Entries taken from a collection
--------------------------------------------------

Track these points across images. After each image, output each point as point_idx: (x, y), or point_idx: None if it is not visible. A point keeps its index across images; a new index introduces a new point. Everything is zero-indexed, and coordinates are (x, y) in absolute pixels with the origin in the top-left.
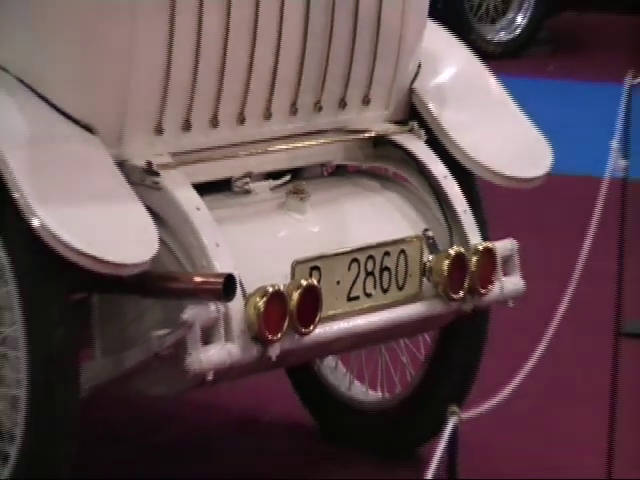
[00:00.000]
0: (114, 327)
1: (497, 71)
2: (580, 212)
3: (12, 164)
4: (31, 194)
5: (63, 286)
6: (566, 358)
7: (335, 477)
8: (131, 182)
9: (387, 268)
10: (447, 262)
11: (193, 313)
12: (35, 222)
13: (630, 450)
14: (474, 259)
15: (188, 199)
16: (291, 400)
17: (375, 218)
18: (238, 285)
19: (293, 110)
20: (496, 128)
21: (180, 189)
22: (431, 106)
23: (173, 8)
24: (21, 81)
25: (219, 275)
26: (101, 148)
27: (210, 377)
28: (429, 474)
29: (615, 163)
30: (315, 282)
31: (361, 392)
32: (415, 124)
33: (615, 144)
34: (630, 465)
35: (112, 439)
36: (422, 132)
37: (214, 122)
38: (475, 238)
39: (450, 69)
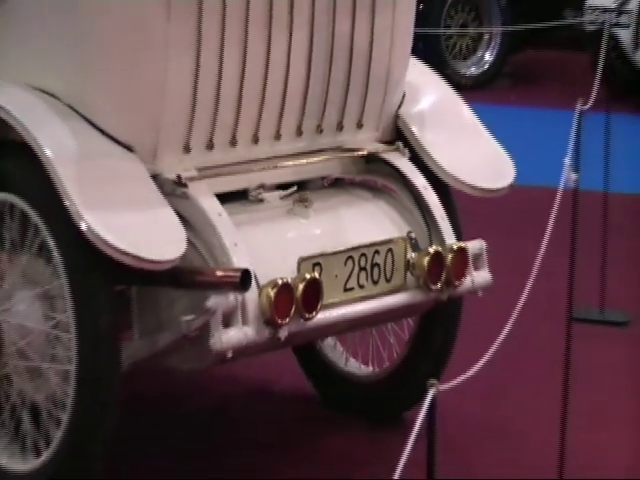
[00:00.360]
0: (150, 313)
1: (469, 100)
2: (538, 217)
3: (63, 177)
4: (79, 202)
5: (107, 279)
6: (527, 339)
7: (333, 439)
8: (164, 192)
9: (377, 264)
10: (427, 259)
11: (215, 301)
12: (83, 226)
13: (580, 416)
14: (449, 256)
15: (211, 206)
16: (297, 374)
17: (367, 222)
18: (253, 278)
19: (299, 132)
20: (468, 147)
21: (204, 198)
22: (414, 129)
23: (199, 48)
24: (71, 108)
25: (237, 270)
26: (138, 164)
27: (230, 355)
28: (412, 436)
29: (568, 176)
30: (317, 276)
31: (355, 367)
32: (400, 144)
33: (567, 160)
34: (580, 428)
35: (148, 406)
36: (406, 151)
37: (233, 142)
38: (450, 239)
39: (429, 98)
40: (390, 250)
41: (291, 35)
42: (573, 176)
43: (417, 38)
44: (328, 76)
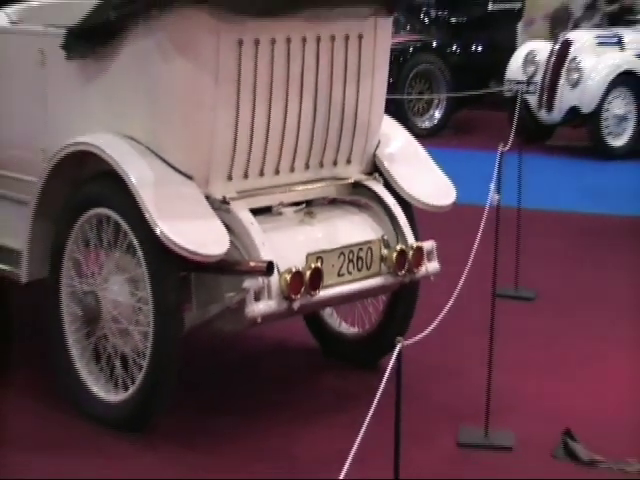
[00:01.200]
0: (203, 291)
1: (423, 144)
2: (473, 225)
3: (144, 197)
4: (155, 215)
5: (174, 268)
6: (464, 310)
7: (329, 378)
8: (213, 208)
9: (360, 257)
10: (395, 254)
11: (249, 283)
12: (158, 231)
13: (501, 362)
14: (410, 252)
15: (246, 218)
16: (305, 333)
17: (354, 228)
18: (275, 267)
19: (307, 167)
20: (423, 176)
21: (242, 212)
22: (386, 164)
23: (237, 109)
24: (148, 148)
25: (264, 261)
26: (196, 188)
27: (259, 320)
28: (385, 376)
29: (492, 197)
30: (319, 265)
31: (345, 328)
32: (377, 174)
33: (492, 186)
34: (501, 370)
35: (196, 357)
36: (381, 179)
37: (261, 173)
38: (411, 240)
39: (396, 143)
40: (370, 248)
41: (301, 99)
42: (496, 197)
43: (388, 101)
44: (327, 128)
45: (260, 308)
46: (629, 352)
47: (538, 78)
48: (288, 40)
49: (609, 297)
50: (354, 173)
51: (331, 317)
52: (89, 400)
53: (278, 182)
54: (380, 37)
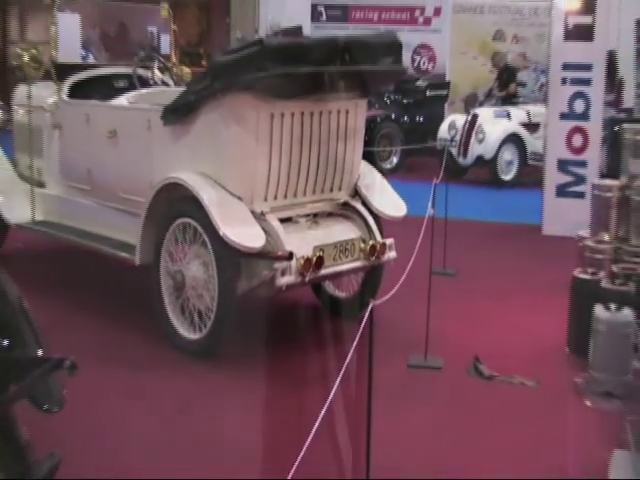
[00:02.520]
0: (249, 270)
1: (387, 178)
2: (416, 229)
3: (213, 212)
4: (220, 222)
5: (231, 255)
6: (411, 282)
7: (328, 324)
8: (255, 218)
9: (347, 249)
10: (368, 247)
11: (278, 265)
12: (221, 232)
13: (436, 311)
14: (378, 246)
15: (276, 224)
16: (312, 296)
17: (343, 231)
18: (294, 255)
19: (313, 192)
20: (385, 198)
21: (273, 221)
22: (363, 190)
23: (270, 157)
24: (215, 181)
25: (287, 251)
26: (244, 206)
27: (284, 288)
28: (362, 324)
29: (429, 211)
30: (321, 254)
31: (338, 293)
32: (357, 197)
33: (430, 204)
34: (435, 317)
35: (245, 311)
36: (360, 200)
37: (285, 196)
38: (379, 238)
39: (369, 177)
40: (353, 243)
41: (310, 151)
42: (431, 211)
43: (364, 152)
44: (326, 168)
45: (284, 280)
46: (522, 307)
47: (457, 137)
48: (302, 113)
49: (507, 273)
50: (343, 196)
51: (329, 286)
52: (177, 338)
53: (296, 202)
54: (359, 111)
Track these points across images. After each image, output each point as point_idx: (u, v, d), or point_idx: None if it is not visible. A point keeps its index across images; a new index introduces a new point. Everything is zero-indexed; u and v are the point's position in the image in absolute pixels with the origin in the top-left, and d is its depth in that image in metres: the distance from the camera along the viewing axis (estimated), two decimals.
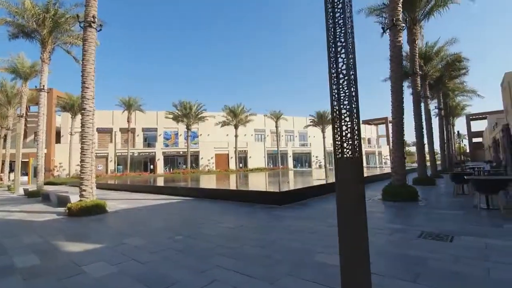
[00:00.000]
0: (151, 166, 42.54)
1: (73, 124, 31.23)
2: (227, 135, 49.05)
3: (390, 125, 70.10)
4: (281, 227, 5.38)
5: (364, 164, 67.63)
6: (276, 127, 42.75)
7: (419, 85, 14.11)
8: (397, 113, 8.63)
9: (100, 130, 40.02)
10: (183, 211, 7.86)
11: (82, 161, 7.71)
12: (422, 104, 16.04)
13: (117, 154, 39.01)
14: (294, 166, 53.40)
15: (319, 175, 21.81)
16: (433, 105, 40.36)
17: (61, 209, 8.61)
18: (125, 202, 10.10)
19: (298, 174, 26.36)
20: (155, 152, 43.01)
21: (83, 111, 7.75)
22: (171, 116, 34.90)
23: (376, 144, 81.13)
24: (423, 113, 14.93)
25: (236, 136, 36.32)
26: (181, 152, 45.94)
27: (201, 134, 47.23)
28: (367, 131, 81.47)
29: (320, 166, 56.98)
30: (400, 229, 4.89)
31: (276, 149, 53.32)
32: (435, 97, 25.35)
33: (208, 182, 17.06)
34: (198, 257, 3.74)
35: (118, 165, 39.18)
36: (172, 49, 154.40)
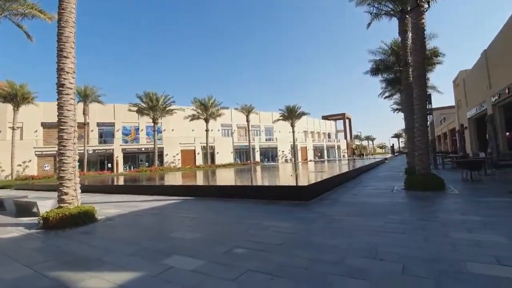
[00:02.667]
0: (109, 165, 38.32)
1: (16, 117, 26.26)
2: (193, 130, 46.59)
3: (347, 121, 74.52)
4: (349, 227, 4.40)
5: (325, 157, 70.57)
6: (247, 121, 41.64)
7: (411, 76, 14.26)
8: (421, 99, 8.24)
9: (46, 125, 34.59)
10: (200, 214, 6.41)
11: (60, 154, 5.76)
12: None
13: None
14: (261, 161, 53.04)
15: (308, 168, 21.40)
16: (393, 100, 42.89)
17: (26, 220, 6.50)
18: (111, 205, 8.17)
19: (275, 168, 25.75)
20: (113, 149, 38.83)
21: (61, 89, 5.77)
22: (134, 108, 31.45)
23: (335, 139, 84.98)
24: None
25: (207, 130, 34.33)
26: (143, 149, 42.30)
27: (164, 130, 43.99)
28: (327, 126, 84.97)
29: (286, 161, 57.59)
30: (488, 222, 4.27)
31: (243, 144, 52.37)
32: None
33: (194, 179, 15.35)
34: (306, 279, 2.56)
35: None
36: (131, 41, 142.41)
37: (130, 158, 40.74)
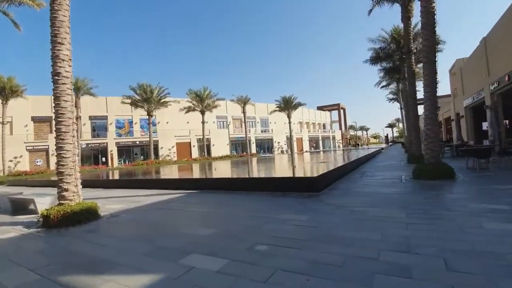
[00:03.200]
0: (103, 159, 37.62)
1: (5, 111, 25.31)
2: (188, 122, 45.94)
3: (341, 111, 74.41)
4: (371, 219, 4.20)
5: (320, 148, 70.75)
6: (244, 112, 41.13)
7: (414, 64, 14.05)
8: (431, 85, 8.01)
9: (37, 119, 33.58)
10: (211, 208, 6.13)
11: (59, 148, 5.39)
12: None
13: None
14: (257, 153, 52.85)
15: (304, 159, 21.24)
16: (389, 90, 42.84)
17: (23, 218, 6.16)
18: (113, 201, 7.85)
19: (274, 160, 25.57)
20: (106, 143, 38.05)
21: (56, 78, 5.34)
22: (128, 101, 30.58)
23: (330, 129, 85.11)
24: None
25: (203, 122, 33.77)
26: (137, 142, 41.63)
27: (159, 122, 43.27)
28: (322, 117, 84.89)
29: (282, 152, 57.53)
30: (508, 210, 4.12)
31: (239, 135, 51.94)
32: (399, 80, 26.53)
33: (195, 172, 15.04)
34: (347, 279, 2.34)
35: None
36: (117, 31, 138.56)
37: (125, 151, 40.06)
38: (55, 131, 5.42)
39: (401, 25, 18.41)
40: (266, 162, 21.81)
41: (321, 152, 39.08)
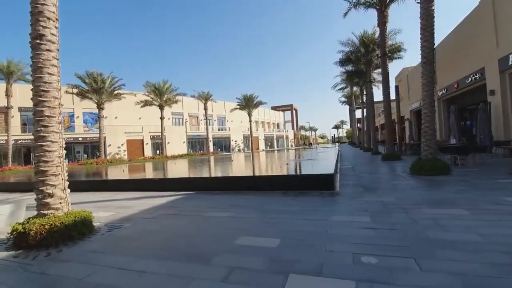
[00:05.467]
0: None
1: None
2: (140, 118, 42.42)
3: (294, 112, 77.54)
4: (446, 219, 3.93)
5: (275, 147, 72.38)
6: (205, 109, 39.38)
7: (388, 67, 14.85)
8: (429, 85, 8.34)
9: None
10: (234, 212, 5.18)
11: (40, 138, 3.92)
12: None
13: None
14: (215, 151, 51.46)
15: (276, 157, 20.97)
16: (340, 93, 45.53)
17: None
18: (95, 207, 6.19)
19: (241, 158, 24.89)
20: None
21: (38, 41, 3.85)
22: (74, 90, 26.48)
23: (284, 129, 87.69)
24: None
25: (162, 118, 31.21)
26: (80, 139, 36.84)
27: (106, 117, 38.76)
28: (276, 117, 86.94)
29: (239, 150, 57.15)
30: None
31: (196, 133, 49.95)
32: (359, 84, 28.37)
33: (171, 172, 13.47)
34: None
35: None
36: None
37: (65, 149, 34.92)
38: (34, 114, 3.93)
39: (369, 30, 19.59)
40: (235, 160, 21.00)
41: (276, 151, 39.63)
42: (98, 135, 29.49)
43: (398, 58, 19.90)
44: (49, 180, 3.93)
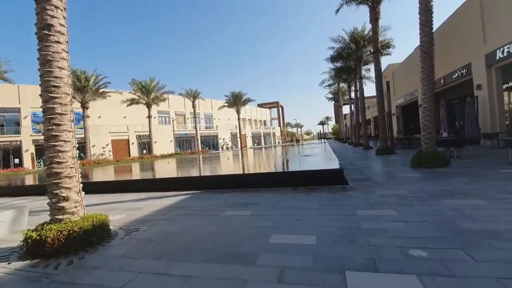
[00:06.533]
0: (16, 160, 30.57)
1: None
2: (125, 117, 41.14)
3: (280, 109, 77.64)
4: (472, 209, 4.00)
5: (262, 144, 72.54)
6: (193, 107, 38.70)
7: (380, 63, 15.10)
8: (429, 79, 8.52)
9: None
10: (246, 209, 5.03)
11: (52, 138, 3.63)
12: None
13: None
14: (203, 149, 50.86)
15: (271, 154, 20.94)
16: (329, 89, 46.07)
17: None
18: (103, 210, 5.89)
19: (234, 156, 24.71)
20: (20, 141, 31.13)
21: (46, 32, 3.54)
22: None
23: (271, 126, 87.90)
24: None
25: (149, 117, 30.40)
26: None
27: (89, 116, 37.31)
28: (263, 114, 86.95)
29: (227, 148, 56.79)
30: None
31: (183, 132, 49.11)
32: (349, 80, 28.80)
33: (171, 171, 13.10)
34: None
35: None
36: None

--------------------------------------------------

A bare number is the whole answer: state how many lines in the data above contain "visible".

RESULT OF THE EXERCISE: 2